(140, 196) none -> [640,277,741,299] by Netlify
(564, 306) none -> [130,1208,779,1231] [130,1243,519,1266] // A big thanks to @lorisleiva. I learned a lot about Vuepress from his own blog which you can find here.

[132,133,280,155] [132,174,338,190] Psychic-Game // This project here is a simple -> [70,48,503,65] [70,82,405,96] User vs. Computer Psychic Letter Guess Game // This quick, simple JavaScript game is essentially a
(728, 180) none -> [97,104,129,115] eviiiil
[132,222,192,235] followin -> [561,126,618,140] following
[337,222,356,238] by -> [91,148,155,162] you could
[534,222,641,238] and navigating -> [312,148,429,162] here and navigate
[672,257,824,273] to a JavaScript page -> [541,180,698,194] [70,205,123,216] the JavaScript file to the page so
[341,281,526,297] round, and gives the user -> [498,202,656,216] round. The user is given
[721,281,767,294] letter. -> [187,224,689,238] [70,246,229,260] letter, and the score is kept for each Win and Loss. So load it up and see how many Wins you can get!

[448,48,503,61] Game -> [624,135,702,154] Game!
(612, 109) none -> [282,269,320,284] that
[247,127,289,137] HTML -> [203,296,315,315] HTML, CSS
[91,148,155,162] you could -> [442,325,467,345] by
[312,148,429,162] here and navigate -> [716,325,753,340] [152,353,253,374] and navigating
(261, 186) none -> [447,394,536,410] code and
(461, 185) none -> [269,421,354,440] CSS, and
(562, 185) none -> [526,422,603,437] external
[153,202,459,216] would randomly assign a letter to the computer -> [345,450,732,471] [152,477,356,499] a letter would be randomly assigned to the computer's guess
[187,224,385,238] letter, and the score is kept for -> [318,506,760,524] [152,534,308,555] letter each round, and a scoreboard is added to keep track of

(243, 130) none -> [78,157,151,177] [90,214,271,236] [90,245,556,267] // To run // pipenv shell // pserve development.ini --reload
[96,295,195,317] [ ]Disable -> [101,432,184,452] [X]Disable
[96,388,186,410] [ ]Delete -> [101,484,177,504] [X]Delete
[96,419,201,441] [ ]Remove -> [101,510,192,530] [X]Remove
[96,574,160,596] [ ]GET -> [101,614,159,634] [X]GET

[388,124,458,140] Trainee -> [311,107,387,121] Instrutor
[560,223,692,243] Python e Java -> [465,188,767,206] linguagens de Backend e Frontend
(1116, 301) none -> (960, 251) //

### What is expected
In the data above, start at the line that has "(562, 185) none -> [526,422,603,437] external", stop after the line that has "[96,388,186,410] [ ]Delete", and print every line in between exactly as it stands.

### Exercise solution
(562, 185) none -> [526,422,603,437] external
[153,202,459,216] would randomly assign a letter to the computer -> [345,450,732,471] [152,477,356,499] a letter would be randomly assigned to the computer's guess
[187,224,385,238] letter, and the score is kept for -> [318,506,760,524] [152,534,308,555] letter each round, and a scoreboard is added to keep track of

(243, 130) none -> [78,157,151,177] [90,214,271,236] [90,245,556,267] // To run // pipenv shell // pserve development.ini --reload
[96,295,195,317] [ ]Disable -> [101,432,184,452] [X]Disable
[96,388,186,410] [ ]Delete -> [101,484,177,504] [X]Delete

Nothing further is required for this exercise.